Dataset entries
——

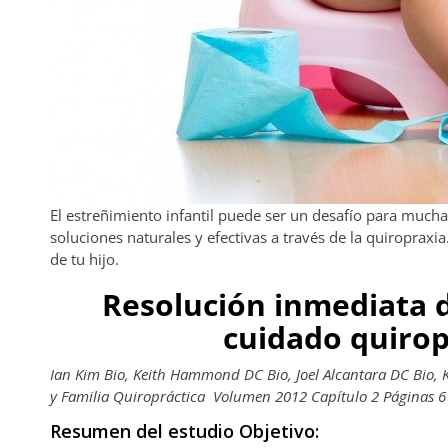
El estreñimiento infantil puede ser un desafío para much
soluciones naturales y efectivas a través de la quiroprax
de tu hijo.
Resolución inmediata 
cuidado quirop
Ian Kim Bio, Keith Hammond DC Bio, Joel Alcantara DC Bio, K
y Familia Quiropráctica Volumen 2012 Capítulo 2 Páginas 61
Resumen del estudio Objetivo:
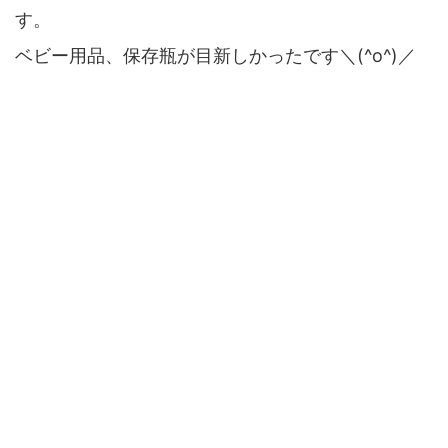
す。
ベビー用品、保存瓶が目新しかったです＼(^o^)／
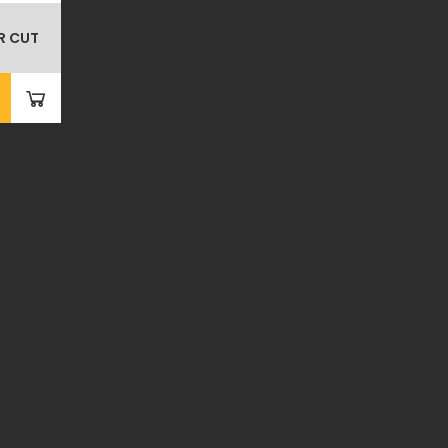
R CUT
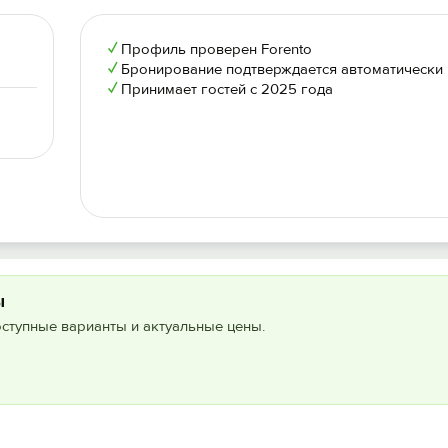
✓
Профиль проверен Forento
✓
Бронирование подтверждается автоматически
✓
Принимает гостей с 2025 года
ы
оступные варианты и актуальные цены.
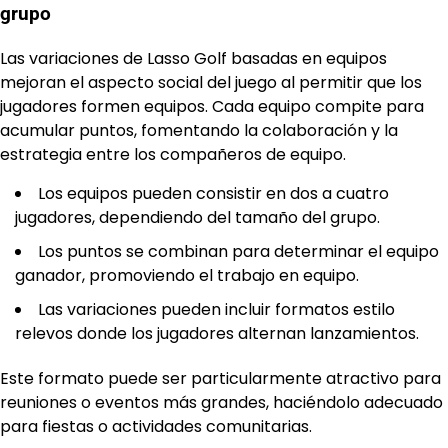
grupo
Las variaciones de Lasso Golf basadas en equipos
mejoran el aspecto social del juego al permitir que los
jugadores formen equipos. Cada equipo compite para
acumular puntos, fomentando la colaboración y la
estrategia entre los compañeros de equipo.
Los equipos pueden consistir en dos a cuatro
jugadores, dependiendo del tamaño del grupo.
Los puntos se combinan para determinar el equipo
ganador, promoviendo el trabajo en equipo.
Las variaciones pueden incluir formatos estilo
relevos donde los jugadores alternan lanzamientos.
Este formato puede ser particularmente atractivo para
reuniones o eventos más grandes, haciéndolo adecuado
para fiestas o actividades comunitarias.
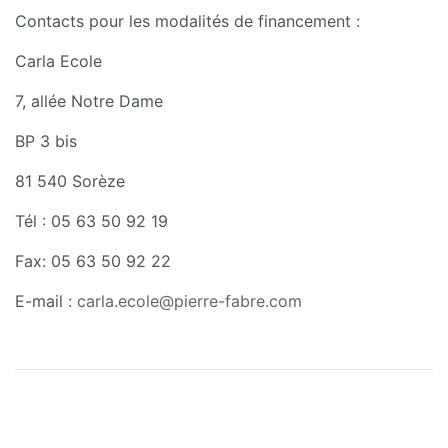
Contacts pour les modalités de financement :
Carla Ecole
7, allée Notre Dame
BP 3 bis
81 540 Sorèze
Tél : 05 63 50 92 19
Fax: 05 63 50 92 22
E-mail :
carla.ecole@pierre-fabre.com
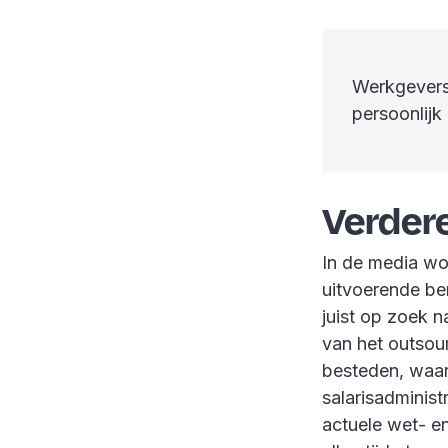
Werkgevers 
persoonlijk
Verdere
In de media wo
uitvoerende be
juist op zoek n
van het outsou
besteden, waar
salarisadministr
actuele wet- en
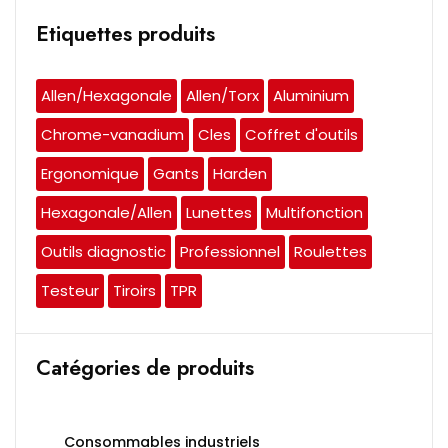
Etiquettes produits
Allen/Hexagonale
Allen/Torx
Aluminium
Chrome-vanadium
Cles
Coffret d'outils
Ergonomique
Gants
Harden
Hexagonale/Allen
Lunettes
Multifonction
Outils diagnostic
Professionnel
Roulettes
Testeur
Tiroirs
TPR
Catégories de produits
Consommables industriels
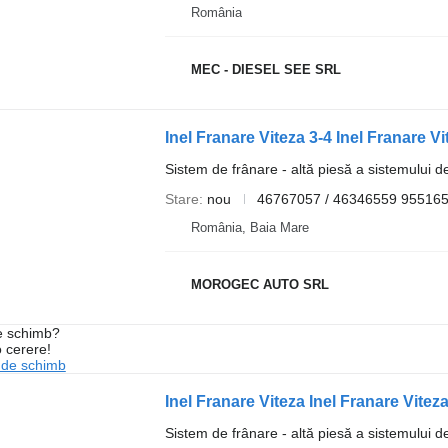
România
MEC - DIESEL SEE SRL
Sistem de frânare - altă piesă a sistemului d
Stare
nou
46767057 / 46346559 95516
România, Baia Mare
MOROGEC AUTO SRL
de schimb?
o cerere!
 de schimb
Sistem de frânare - altă piesă a sistemului d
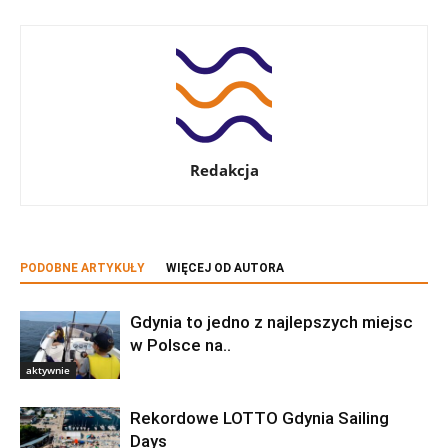
Redakcja
PODOBNE ARTYKUŁY
WIĘCEJ OD AUTORA
Gdynia to jedno z najlepszych miejsc
w Polsce na..
aktywnie
Rekordowe LOTTO Gdynia Sailing
Days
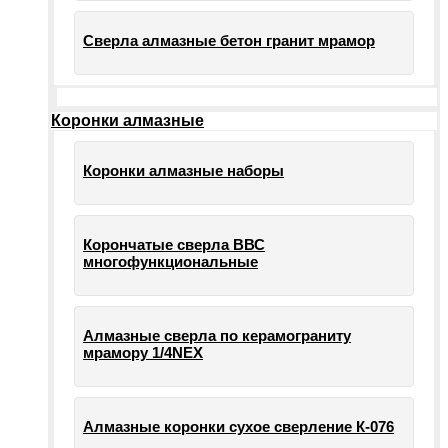
Сверла алмазные бетон гранит мрамор
Коронки алмазные
Коронки алмазные наборы
Корончатые сверла ВВС
многофункциональные
Алмазные сверла по керамограниту
мрамору 1/4NEX
Алмазные коронки сухое сверление К-076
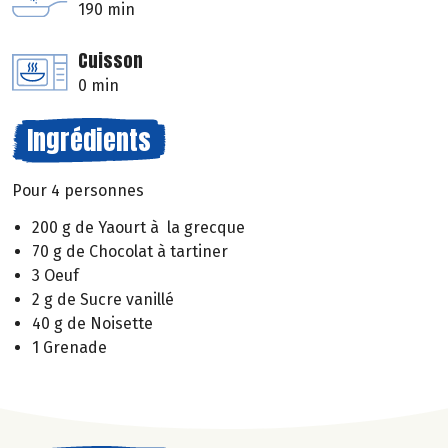
190 min
Cuisson
0 min
Ingrédients
Pour 4 personnes
200 g de Yaourt à la grecque
70 g de Chocolat à tartiner
3 Oeuf
2 g de Sucre vanillé
40 g de Noisette
1 Grenade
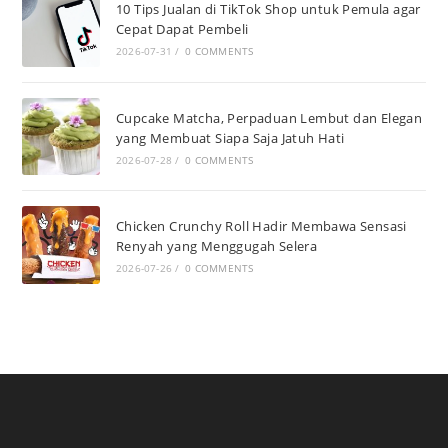
10 Tips Jualan di TikTok Shop untuk Pemula agar
Cepat Dapat Pembeli
2026-07-31
/
0 COMMENTS
Cupcake Matcha, Perpaduan Lembut dan Elegan
yang Membuat Siapa Saja Jatuh Hati
2026-07-28
/
0 COMMENTS
Chicken Crunchy Roll Hadir Membawa Sensasi
Renyah yang Menggugah Selera
2026-07-26
/
0 COMMENTS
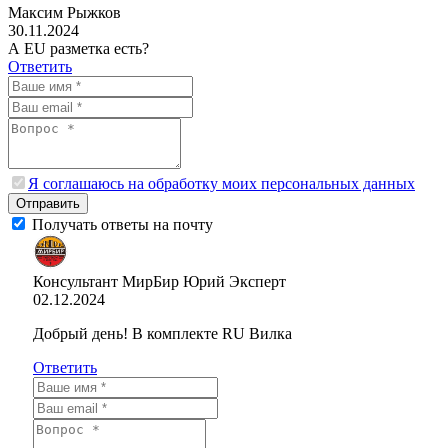
Максим Рыжков
30.11.2024
А EU разметка есть?
Ответить
Я соглашаюсь на обработку моих персональных данных
Отправить
Получать ответы на почту
Консультант МирБир Юрий
Эксперт
02.12.2024
Добрый день! В комплекте RU Вилка
Ответить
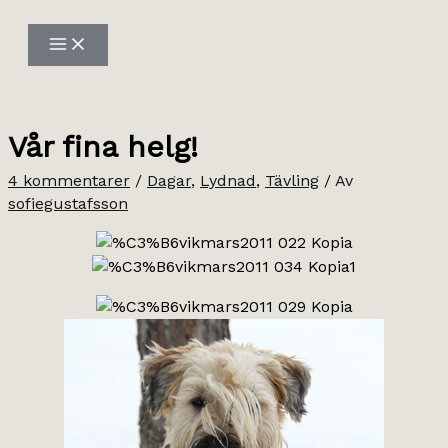
Hoppa
till
innehåll
Vår fina helg!
4 kommentarer
/
Dagar
,
Lydnad
,
Tävling
/ Av
sofiegustafsson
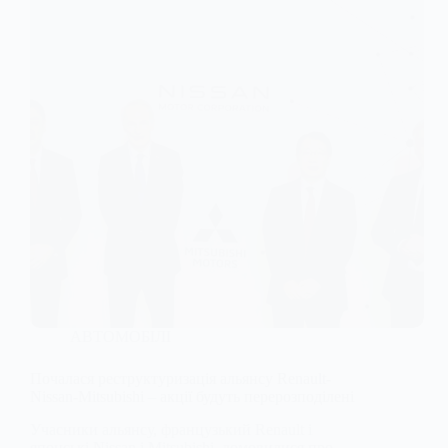
АВТОМОБІЛІ
Почалася реструктуризація альянсу Renault-
Nissan-Mitsubishi – акції будуть перерозподілені
Учасники альянсу, французький Renault і
японські Nissan і Mitsubishi, домовилися про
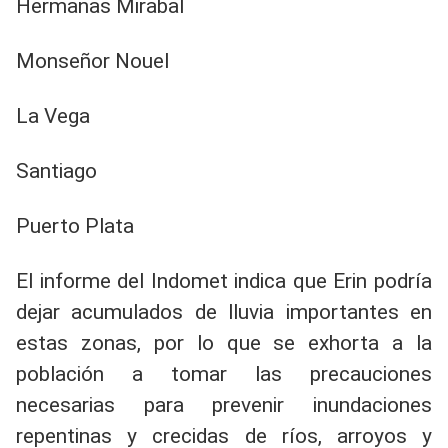
​Hermanas Mirabal
​Monseñor Nouel
​La Vega
​Santiago
​Puerto Plata
​El informe del Indomet indica que Erin podría
dejar acumulados de lluvia importantes en
estas zonas, por lo que se exhorta a la
población a tomar las precauciones
necesarias para prevenir inundaciones
repentinas y crecidas de ríos, arroyos y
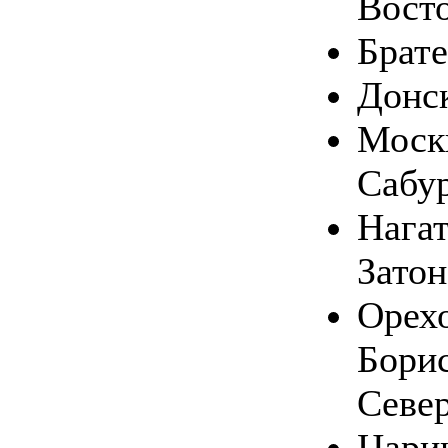
Вост
Брате
Донс
Москв
Сабу
Нага
Затон
Орехо
Бори
Севе
Цари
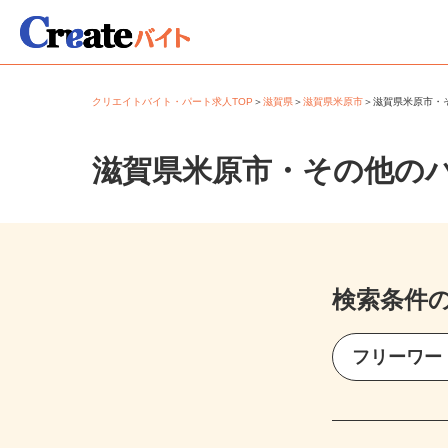
クリエイトバイト・パート求人TOP
＞
滋賀県
＞
滋賀県米原市
＞
滋賀県米原市
滋賀県米原市・その他の
検索条件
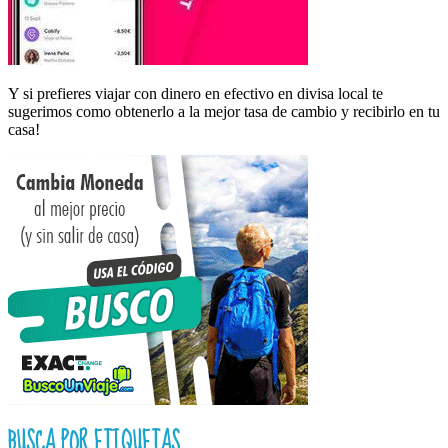
Y si prefieres viajar con dinero en efectivo en divisa local te
sugerimos como obtenerlo a la mejor tasa de cambio y recibirlo en tu
casa!
BUSCA POR ETIQUETAS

——

▸ Your objective: Turn every text line in the records above into a Markdown table with the columns n and Line, giving each row a number and skipping blank lines. Leave the pictures out of the table.

▸ Exercise solution:
| n | Line |
|---|---|
| 1 | El estreñimiento infantil puede ser un desafío para much |
| 2 | soluciones naturales y efectivas a través de la quiroprax |
| 3 | de tu hijo. |
| 4 | Resolución inmediata  |
| 5 | cuidado quirop |
| 6 | Ian Kim Bio, Keith Hammond DC Bio, Joel Alcantara DC Bio, K |
| 7 | y Familia Quiropráctica Volumen 2012 Capítulo 2 Páginas 61 |
| 8 | Resumen del estudio Objetivo: |
| 9 | す。 |
| 10 | ベビー用品、保存瓶が目新しかったです＼(^o^)／ |
| 11 | R CUT |
| 12 | ✓ |
| 13 | Профиль проверен Forento |
| 14 | ✓ |
| 15 | Бронирование подтверждается автоматически |
| 16 | ✓ |
| 17 | Принимает гостей с 2025 года |
| 18 | ы |
| 19 | оступные варианты и актуальные цены. |
| 20 | grupo |
| 21 | Las variaciones de Lasso Golf basadas en equipos |
| 22 | mejoran el aspecto social del juego al permitir que los |
| 23 | jugadores formen equipos. Cada equipo compite para |
| 24 | acumular puntos, fomentando la colaboración y la |
| 25 | estrategia entre los compañeros de equipo. |
| 26 | Los equipos pueden consistir en dos a cuatro |
| 27 | jugadores, dependiendo del tamaño del grupo. |
| 28 | Los puntos se combinan para determinar el equipo |
| 29 | ganador, promoviendo el trabajo en equipo. |
| 30 | Las variaciones pueden incluir formatos estilo |
| 31 | relevos donde los jugadores alternan lanzamientos. |
| 32 | Este formato puede ser particularmente atractivo para |
| 33 | reuniones o eventos más grandes, haciéndolo adecuado |
| 34 | para fiestas o actividades comunitarias. |
| 35 | Contacts pour les modalités de financement : |
| 36 | Carla Ecole |
| 37 | 7, allée Notre Dame |
| 38 | BP 3 bis |
| 39 | 81 540 Sorèze |
| 40 | Tél : 05 63 50 92 19 |
| 41 | Fax: 05 63 50 92 22 |
| 42 | E-mail : |
| 43 | carla.ecole@pierre-fabre.com |
| 44 | Werkgevers  |
| 45 | persoonlijk |
| 46 | Verdere |
| 47 | In de media wo |
| 48 | uitvoerende be |
| 49 | juist op zoek n |
| 50 | van het outsou |
| 51 | besteden, waar |
| 52 | salarisadministr |
| 53 | actuele wet- en |
| 54 | Etiquettes produits |
| 55 | Allen/Hexagonale |
| 56 | Allen/Torx |
| 57 | Aluminium |
| 58 | Chrome-vanadium |
| 59 | Cles |
| 60 | Coffret d'outils |
| 61 | Ergonomique |
| 62 | Gants |
| 63 | Harden |
| 64 | Hexagonale/Allen |
| 65 | Lunettes |
| 66 | Multifonction |
| 67 | Outils diagnostic |
| 68 | Professionnel |
| 69 | Roulettes |
| 70 | Testeur |
| 71 | Tiroirs |
| 72 | TPR |
| 73 | Catégories de produits |
| 74 | Consommables industriels |
| 75 | România |
| 76 | MEC - DIESEL SEE SRL |
| 77 | Sistem de frânare - altă piesă a sistemului d |
| 78 | Stare |
| 79 | nou |
| 80 | 46767057 / 46346559 95516 |
| 81 | România, Baia Mare |
| 82 | MOROGEC AUTO SRL |
| 83 | de schimb? |
| 84 | o cerere! |
| 85 |  de schimb |
| 86 | Sistem de frânare - altă piesă a sistemului d |
| 87 | Redakcja |
| 88 | PODOBNE ARTYKUŁY |
| 89 | WIĘCEJ OD AUTORA |
| 90 | Gdynia to jedno z najlepszych miejsc |
| 91 | w Polsce na.. |
| 92 | aktywnie |
| 93 | Rekordowe LOTTO Gdynia Sailing |
| 94 | Days |
| 95 | Сверла алмазные бетон гранит мрамор |
| 96 | Коронки алмазные |
| 97 | Коронки алмазные наборы |
| 98 | Корончатые сверла ВВС |
| 99 | многофункциональные |
| 100 | Алмазные сверла по керамограниту |
| 101 | мрамору 1/4NEX |
| 102 | Алмазные коронки сухое сверление К-076 |
| 103 | 190 min |
| 104 | Cuisson |
| 105 | 0 min |
| 106 | Ingrédients |
| 107 | Pour 4 personnes |
| 108 | 200 g de Yaourt à la grecque |
| 109 | 70 g de Chocolat à tartiner |
| 110 | 3 Oeuf |
| 111 | 2 g de Sucre vanillé |
| 112 | 40 g de Noisette |
| 113 | 1 Grenade |
| 114 | 10 Tips Jualan di TikTok Shop untuk Pemula agar |
| 115 | Cepat Dapat Pembeli |
| 116 | 2026-07-31 |
| 117 | / |
| 118 | 0 COMMENTS |
| 119 | Cupcake Matcha, Perpaduan Lembut dan Elegan |
| 120 | yang Membuat Siapa Saja Jatuh Hati |
| 121 | 2026-07-28 |
| 122 | / |
| 123 | 0 COMMENTS |
| 124 | Chicken Crunchy Roll Hadir Membawa Sensasi |
| 125 | Renyah yang Menggugah Selera |
| 126 | 2026-07-26 |
| 127 | / |
| 128 | 0 COMMENTS |
| 129 | Максим Рыжков |
| 130 | 30.11.2024 |
| 131 | А EU разметка есть? |
| 132 | Ответить |
| 133 | Я соглашаюсь на обработку моих персональных данных |
| 134 | Отправить |
| 135 | Получать ответы на почту |
| 136 | Консультант МирБир Юрий |
| 137 | Эксперт |
| 138 | 02.12.2024 |
| 139 | Добрый день! В комплекте RU Вилка |
| 140 | Ответить |
| 141 | Hoppa |
| 142 | till |
| 143 | innehåll |
| 144 | Vår fina helg! |
| 145 | 4 kommentarer |
| 146 | / |
| 147 | Dagar |
| 148 | , |
| 149 | Lydnad |
| 150 | , |
| 151 | Tävling |
| 152 | / Av |
| 153 | sofiegustafsson |
| 154 | АВТОМОБІЛІ |
| 155 | Почалася реструктуризація альянсу Renault- |
| 156 | Nissan-Mitsubishi – акції будуть перерозподілені |
| 157 | Учасники альянсу, французький Renault і |
| 158 | японські Nissan і Mitsubishi, домовилися про |
| 159 | ​Hermanas Mirabal |
| 160 | ​Monseñor Nouel |
| 161 | ​La Vega |
| 162 | ​Santiago |
| 163 | ​Puerto Plata |
| 164 | ​El informe del Indomet indica que Erin podría |
| 165 | dejar acumulados de lluvia importantes en |
| 166 | estas zonas, por lo que se exhorta a la |
| 167 | población a tomar las precauciones |
| 168 | necesarias para prevenir inundaciones |
| 169 | repentinas y crecidas de ríos, arroyos y |
| 170 | Вост |
| 171 | Брате |
| 172 | Донс |
| 173 | Москв |
| 174 | Сабу |
| 175 | Нага |
| 176 | Затон |
| 177 | Орехо |
| 178 | Бори |
| 179 | Севе |
| 180 | Цари |
| 181 | クリエイトバイト・パート求人TOP |
| 182 | ＞ |
| 183 | 滋賀県 |
| 184 | ＞ |
| 185 | 滋賀県米原市 |
| 186 | ＞ |
| 187 | 滋賀県米原市 |
| 188 | 滋賀県米原市・その他の |
| 189 | 検索条件 |
| 190 | Y si prefieres viajar con dinero en efectivo en divisa local te |
| 191 | sugerimos como obtenerlo a la mejor tasa de cambio y recibirlo en tu |
| 192 | casa! |
| 193 | BUSCA POR ETIQUETAS |